# SELECTED TEXT:

- - -

To evaluate the role of Substance P (SP) and neurokinin-1 receptor (NK1R) signaling in the perioperative setting, particularly regarding postoperative nausea and vomiting (PONV) and its potential implications for cancer biology.

Approach:
  • Clinical Pharmacology of PONV: The review discusses the established role of NK1R antagonists as antiemetic agents for high-risk patients experiencing PONV.
  • Cancer Neuro-Immune Hypothesis: It explores the hypothesis that perioperative SP/NK1R signaling may influence tumor microenvironment interactions and immune responses.
  • Biological Mechanisms: The review integrates evidence from cancer neuroscience, including the role of sensory neurons and neuropeptides in tumor growth and immune modulation.
Key Findings:
  • NK1R antagonists are clinically validated for PONV but their anticancer efficacy remains unproven.
  • Recent studies suggest that SP can activate tumor-associated TACR1 and influence metastatic processes.
  • Cancer-induced nerve injury may affect immune checkpoint responses, indicating a complex interplay between neural and immune systems.

- - -

(Before and after coordinates)
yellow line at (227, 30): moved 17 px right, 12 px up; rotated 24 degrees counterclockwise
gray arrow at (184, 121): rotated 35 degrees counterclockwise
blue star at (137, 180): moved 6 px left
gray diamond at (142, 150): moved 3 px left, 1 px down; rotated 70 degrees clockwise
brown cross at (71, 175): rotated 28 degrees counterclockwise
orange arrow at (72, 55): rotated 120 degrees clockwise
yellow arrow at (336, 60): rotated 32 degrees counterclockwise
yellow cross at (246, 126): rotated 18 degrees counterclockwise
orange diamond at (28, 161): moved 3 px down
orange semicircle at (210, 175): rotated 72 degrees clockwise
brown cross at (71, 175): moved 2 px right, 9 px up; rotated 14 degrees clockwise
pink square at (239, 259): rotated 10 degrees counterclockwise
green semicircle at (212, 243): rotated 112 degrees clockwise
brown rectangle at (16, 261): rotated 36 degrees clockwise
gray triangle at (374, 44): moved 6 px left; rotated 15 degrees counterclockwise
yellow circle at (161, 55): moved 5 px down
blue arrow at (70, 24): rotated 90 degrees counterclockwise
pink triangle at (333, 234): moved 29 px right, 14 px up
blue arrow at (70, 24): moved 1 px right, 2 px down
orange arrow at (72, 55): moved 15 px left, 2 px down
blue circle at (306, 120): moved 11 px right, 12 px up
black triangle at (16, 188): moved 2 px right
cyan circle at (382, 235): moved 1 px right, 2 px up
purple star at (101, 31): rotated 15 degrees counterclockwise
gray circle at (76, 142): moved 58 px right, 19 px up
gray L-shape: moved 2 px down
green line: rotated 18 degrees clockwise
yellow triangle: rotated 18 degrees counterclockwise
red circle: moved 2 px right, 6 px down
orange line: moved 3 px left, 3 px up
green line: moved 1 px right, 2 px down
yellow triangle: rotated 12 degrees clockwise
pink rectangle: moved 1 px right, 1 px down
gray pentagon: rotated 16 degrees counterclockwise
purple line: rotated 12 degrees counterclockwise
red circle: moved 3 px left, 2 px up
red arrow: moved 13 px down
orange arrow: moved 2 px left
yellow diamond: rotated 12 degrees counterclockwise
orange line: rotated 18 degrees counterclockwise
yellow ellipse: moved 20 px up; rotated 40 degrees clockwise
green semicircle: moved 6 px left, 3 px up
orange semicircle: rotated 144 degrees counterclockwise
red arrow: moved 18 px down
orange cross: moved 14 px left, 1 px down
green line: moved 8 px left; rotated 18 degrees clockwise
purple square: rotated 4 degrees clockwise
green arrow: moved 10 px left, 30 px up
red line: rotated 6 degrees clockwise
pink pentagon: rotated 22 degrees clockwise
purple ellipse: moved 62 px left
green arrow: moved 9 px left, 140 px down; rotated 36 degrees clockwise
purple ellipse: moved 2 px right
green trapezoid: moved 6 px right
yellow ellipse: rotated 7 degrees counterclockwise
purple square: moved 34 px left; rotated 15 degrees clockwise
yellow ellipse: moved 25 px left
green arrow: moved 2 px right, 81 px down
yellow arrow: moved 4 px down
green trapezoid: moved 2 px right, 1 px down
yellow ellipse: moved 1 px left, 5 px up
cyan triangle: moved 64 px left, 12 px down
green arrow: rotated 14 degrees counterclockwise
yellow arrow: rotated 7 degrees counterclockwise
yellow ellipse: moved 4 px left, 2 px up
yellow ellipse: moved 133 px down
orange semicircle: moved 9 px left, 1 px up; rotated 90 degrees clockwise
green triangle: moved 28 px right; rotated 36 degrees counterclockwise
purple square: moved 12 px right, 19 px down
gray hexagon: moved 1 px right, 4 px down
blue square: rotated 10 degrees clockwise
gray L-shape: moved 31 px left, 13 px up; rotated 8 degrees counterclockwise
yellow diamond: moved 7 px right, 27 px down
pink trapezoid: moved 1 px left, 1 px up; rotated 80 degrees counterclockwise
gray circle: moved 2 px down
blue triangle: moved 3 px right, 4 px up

- - -

# PROMPT 1:
Translate this sentence from the summary on Substance P and NK1R signaling into Spanish: "NK1R antagonists are clinically validated for PONV but their anticancer efficacy remains unproven."
# PROMPT 2:
Write what comes next in the summary on Substance P and NK1R signaling in the perioperative setting, starting after its last finding.

# RESPONSE AREA 1:
Los antagonistas del NK1R están validados clínicamente para las NVPO, pero su eficacia anticancerígena sigue sin estar demostrada.

# RESPONSE AREA 2:
Interpretation:

SP/NK1R signaling is proposed as a candidate for perioperative research, but current evidence does not support its use as a validated oncologic intervention.

Limitations:
  • Available evidence is primarily based on a single breast cancer model and lacks comprehensive prospective trials.
  • The mechanistic understanding of SP/NK1R's role in cancer biology remains narrow and requires further investigation across diverse cancer types.
Conclusion:

SP/NK1R signaling should be viewed as a candidate for translational research, emphasizing the need for further investigation rather than as a definitive oncologic treatment.